- Description of the task: In the entries below, how many lines contain the string "Pack"? Case counts. Reply with the number only.

(Dataset records Opens)

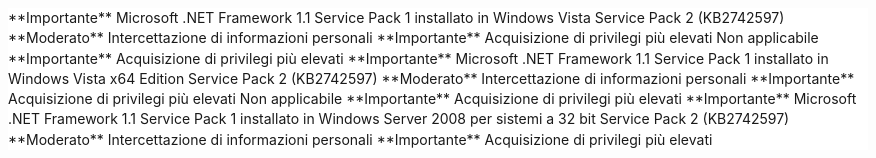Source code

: <td style="border:1px solid black;">
**Importante**
</td>
</tr>
<tr>
<td style="border:1px solid black;">
Microsoft .NET Framework 1.1 Service Pack 1 installato in Windows Vista Service Pack 2 (KB2742597)
</td>
<td style="border:1px solid black;">
**Moderato**  
Intercettazione di informazioni personali
</td>
<td style="border:1px solid black;">
**Importante**  
Acquisizione di privilegi più elevati
</td>
<td style="border:1px solid black;">
Non applicabile
</td>
<td style="border:1px solid black;">
**Importante**  
Acquisizione di privilegi più elevati
</td>
<td style="border:1px solid black;">
**Importante**
</td>
</tr>
<tr class="alternateRow">
<td style="border:1px solid black;">
Microsoft .NET Framework 1.1 Service Pack 1 installato in Windows Vista x64 Edition Service Pack 2  
(KB2742597)
</td>
<td style="border:1px solid black;">
**Moderato**  
Intercettazione di informazioni personali
</td>
<td style="border:1px solid black;">
**Importante**  
Acquisizione di privilegi più elevati
</td>
<td style="border:1px solid black;">
Non applicabile
</td>
<td style="border:1px solid black;">
**Importante**  
Acquisizione di privilegi più elevati
</td>
<td style="border:1px solid black;">
**Importante**
</td>
</tr>
<tr>
<td style="border:1px solid black;">
Microsoft .NET Framework 1.1 Service Pack 1 installato in Windows Server 2008 per sistemi a 32 bit Service Pack 2  
(KB2742597)
</td>
<td style="border:1px solid black;">
**Moderato**  
Intercettazione di informazioni personali
</td>
<td style="border:1px solid black;">
**Importante**  
Acquisizione di privilegi più elevati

(Dataset records Closes)

- Exercise output: 3